"Will you come to the club and dine with me?" he said, when they walked home. Lord Blair shook his head.
"No, thanks, old fellow," he said. "I want to be alone. Don't think me a bear."
"No, no, I understand," said Austin Ambrose, as he shook hands; "go and dream of Margaret, and remember what I say, my dear fellow. A prize like that is never too quickly secured."

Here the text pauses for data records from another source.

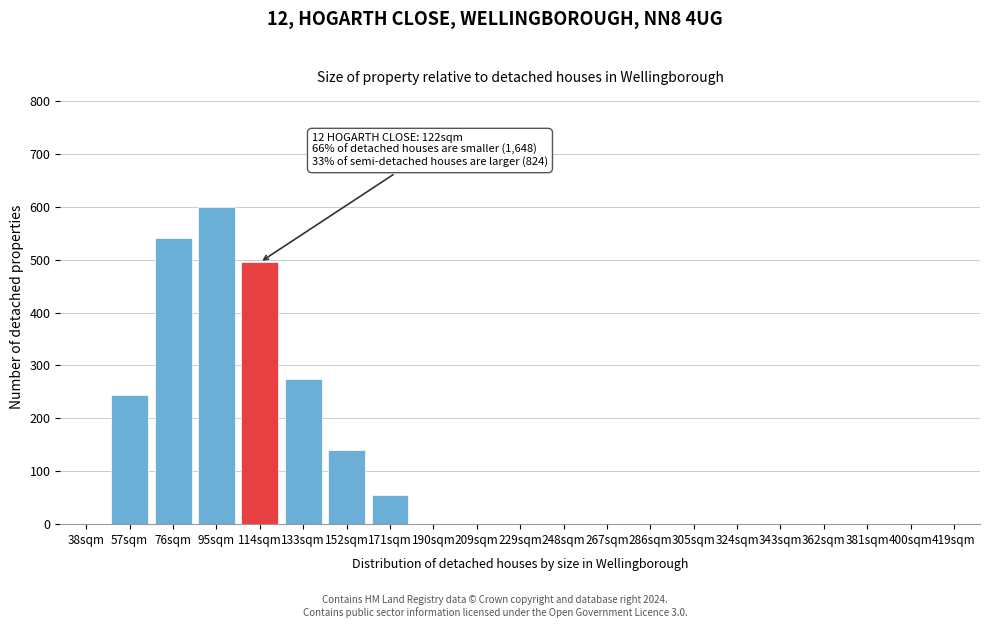

Reading right to left, list all the values displayed in this chart.

419sqm=0	400sqm=0	381sqm=0	362sqm=0	343sqm=0	324sqm=0	305sqm=0	286sqm=0	267sqm=0	248sqm=0	229sqm=0	209sqm=0	190sqm=0	171sqm=55	152sqm=140	133sqm=275	114sqm=495	95sqm=600	76sqm=540	57sqm=245	38sqm=0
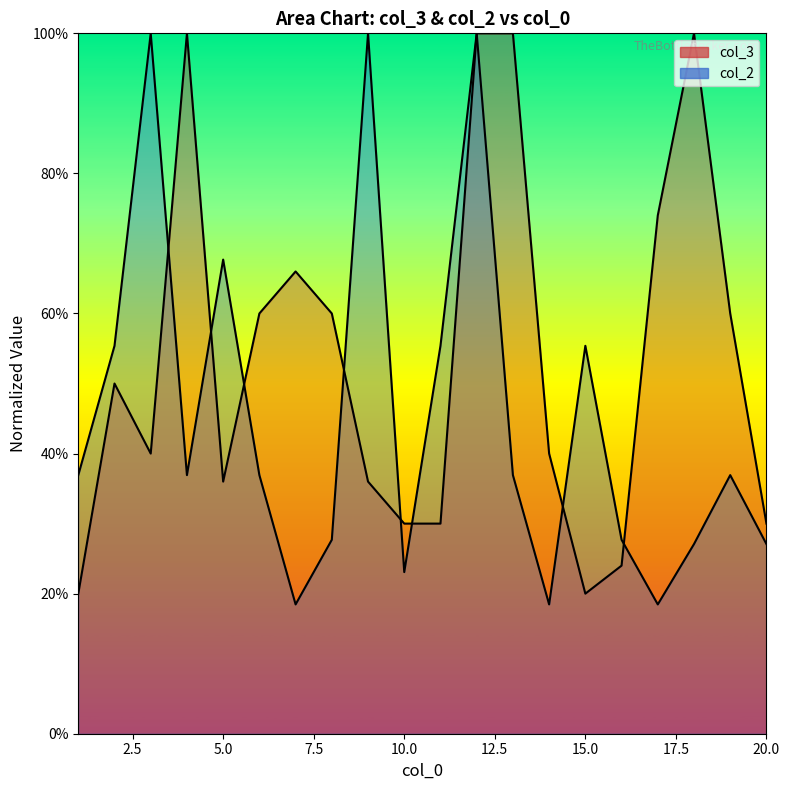

How many col_2 values are between 0 and 1?

20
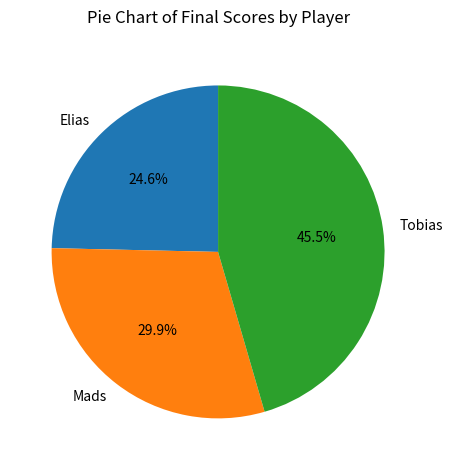

What percentage is the Mads slice, to the nearest percent?

30%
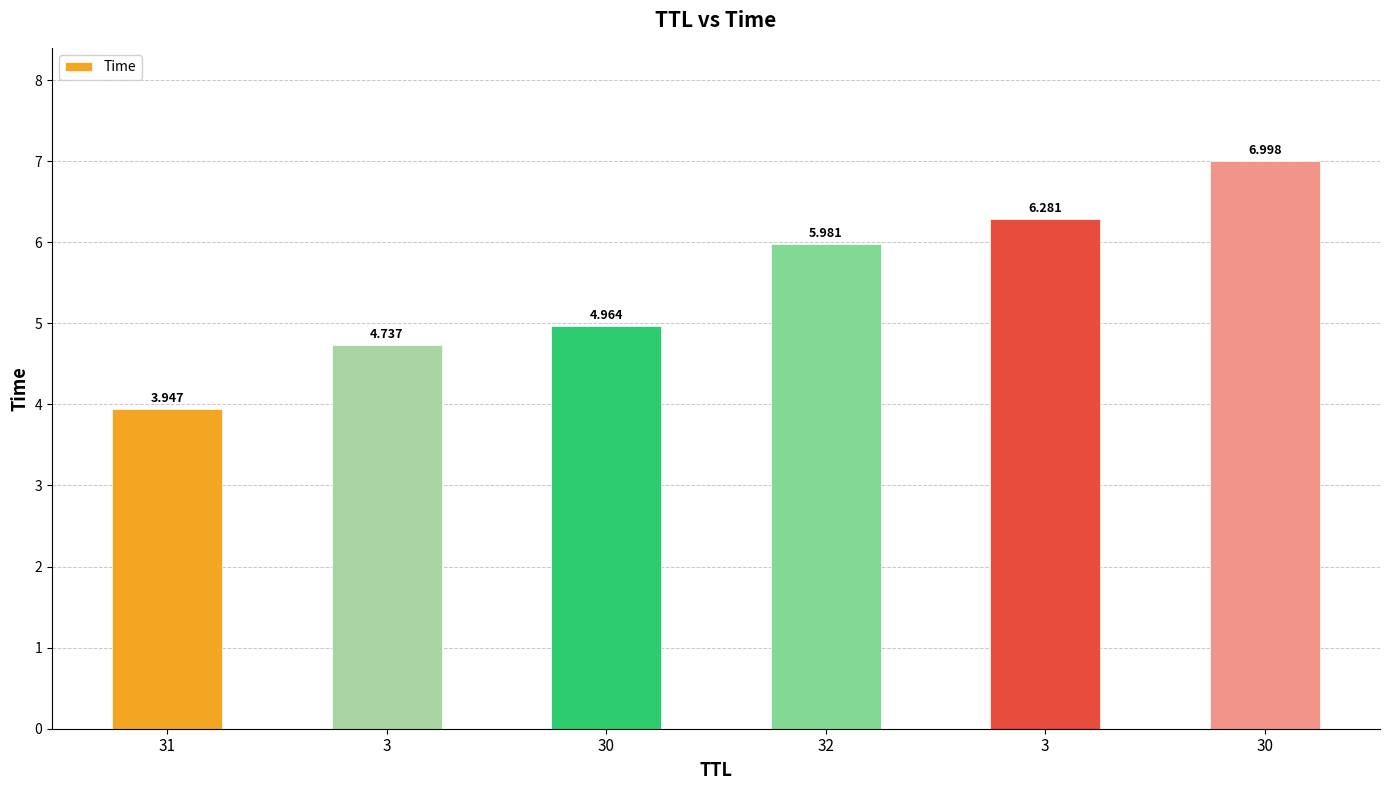

How many bars are there in total?

6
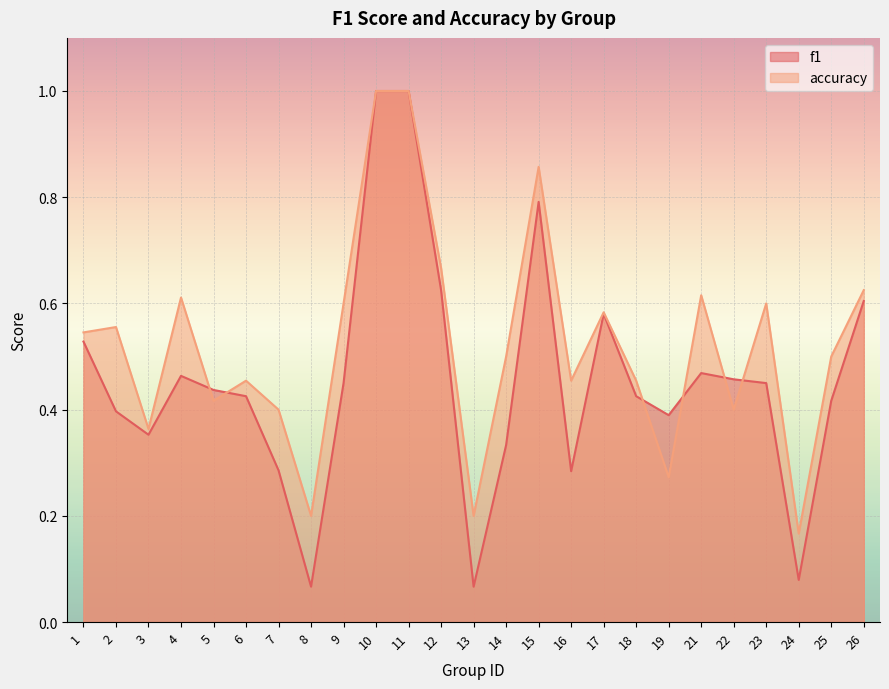

What is the total value across all series at 15?

1.6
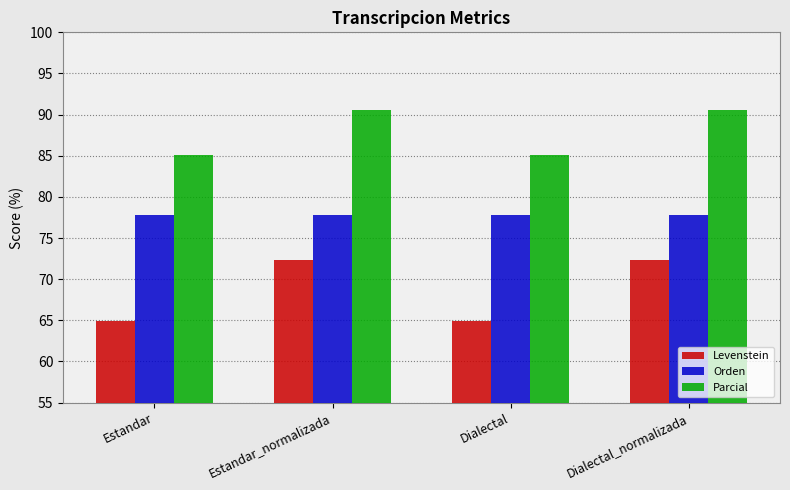

Reading left to right, transcribe all the data shown in this chart.

Levenstein: 65.0	72.4	65.0	72.4
Orden: 77.8	77.8	77.8	77.8
Parcial: 85.1	90.6	85.1	90.6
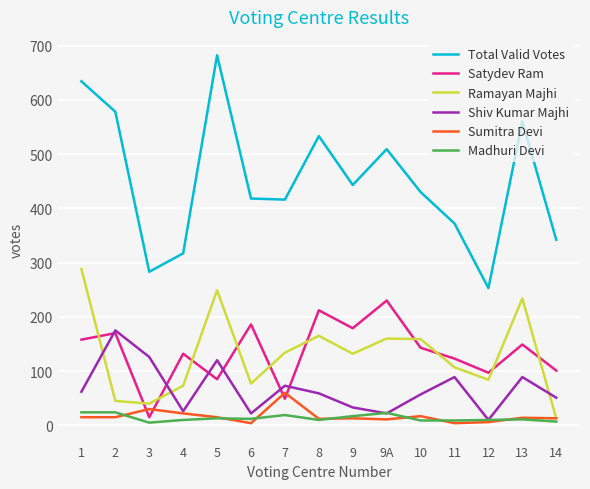

What are all the series names shown in the legend?

Total Valid Votes, Satydev Ram, Ramayan Majhi, Shiv Kumar Majhi, Sumitra Devi, Madhuri Devi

Blair wandered to his rooms, to pace up and down his sitting-room, and think over every word Margaret had said. Austin Ambrose went to his chambers, and having dressed carefully and leisurely, dined luxuriously at his club, and at half-past ten called a cab and had himself driven to Lady Marabout's, who had an "evening" that night. Lady Marabout's rooms were filled to overflowing when he entered, and he had to make his way through a crush that extended as far as the hall and stairs; but in his cool and leisurely fashion he reached the principal saloon at last, and having shaken hands with the hostess, who greeted him with a brave though tired smile, he bent his steps toward a small crowd that surrounded some favored person at the end of the room.
The favored person was Violet Graham, the heiress. The dragoon, Colonel Floyd, the Marquis of Aldmere, and other well-known men were round her—one holding her fan, another proffering her an ice, and a third looking over her ball carte in the hope of finding a vacant space; and she leant back on the settee smiling absently, and listening, "with half an ear," to their compliments and flattery.
Austin Ambrose made his way to her slowly, his opera hat under his arm, his clean-cut face serene and perfectly self-possessed.
"Is the dancing all over, or just begun?" he said, as he inclined his head before her. "I am too late for anything, I suppose?"
Nothing could have been cooler or more matter-of-fact than his words, or the tone in which they were uttered; but she looked up with a sudden flush.
"I don't dance the next; it is a square dance," she said. "Take me to some cool place—if there is a cool place, Mr. Ambrose!"